───── Exercise text

Gun banners always considered this one of the primary failings of the Clinton gun ban. The “2-characteristic test” prohibited rifles having more than two of a specified list of “evil” characteristics. So an AR-15 with a standard pistol grip and a detachable magazine was a non-evil gun, but the same AR-15 with pistol grip, a detachable magazine and a flash suppressor or a bayonet lug was evil and banned. This resulted in manufacturers producing—for ten years–rifles different from standard ARs only in missing flash suppressors and bayonet lugs. Idiotic.
A “1-characteristic” test likely would essentially ban all AR-15 and other similarly patterned rifles. Add the nonsense about “thumbhole stocks” (under the original ban a way to incorporate a pistol grip of sorts into the stock itself and so gain one more characteristic), and “bullet buttons”—God only knows what those might be—and Feinstein obviously seeks to ban virtually every firearm ever made. Only a limited number of high- dollar wood and blued steel hunting-type firearms might be legal.
UPDATE: Faithful correspondant Tammy explains what a “bullet button” is in the comments. As one might expect, it’s an obscure California issue.

──────────
───── Entries shown

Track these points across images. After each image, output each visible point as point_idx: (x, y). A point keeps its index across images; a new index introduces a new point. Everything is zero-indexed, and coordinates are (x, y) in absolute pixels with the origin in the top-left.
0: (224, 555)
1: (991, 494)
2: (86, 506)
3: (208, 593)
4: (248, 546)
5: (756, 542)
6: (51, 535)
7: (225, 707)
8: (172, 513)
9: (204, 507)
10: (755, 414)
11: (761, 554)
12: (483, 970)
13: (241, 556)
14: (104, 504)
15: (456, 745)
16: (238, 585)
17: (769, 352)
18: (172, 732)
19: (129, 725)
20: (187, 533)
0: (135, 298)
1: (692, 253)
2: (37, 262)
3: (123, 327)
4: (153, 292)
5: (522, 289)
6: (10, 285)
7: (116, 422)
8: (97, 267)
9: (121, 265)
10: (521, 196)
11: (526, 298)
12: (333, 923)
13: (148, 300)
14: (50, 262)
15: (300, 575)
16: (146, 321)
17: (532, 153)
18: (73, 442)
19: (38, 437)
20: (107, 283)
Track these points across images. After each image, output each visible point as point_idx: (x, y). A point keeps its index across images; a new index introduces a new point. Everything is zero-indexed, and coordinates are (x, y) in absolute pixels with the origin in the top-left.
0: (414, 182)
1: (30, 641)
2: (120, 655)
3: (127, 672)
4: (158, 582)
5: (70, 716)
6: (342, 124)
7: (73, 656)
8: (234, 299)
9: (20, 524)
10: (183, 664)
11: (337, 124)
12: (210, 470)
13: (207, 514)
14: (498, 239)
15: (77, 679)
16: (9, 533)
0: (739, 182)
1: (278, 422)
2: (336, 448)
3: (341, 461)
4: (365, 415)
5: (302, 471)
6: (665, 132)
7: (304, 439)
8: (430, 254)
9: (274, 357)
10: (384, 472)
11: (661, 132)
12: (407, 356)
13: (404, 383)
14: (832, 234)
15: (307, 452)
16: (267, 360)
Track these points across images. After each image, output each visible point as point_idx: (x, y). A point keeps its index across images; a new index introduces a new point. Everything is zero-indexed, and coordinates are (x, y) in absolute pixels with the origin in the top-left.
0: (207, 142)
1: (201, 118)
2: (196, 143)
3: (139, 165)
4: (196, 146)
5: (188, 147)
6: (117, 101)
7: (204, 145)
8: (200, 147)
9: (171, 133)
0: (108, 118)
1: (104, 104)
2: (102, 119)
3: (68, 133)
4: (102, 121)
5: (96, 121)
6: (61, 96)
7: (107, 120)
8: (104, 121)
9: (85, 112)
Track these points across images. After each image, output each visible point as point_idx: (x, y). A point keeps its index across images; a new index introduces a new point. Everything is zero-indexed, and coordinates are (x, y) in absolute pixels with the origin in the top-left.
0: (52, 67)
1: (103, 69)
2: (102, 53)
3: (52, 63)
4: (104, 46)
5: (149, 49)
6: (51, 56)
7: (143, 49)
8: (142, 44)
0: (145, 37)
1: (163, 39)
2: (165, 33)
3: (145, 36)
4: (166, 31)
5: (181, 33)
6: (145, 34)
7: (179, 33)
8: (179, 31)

──────────

Carry on the piece on the Clinton gun ban from its last sentence. The records have no connection to the piece on the Clinton gun ban.

Bayonet lugs are not, in fact, generally “easy to remove,” though flash suppressors are. It’s not clear what Feinstein is trying to accomplish here, other than a linguistic sleight of hand. She may be trying to fool people into thinking she has given up something to be reasonable, but she is not. Flash suppressors and bayonet lugs are artifacts of manufacturing. Companies that manufacture AR-15 pattern rifles for the military use the same machinery to produce their civilian-legal rifles, and so include flash suppressors and bayonet lugs, which are of no use to criminals (in the military context, a flash suppressor merely makes it harder for an enemy to find and aim at the flash signature of a rifle). In fact, I’m unaware of a bayonet lug or flash suppressor ever figuring in a crime.
Bans large-capacity ammunition feeding devices capable of accepting more than 10 rounds.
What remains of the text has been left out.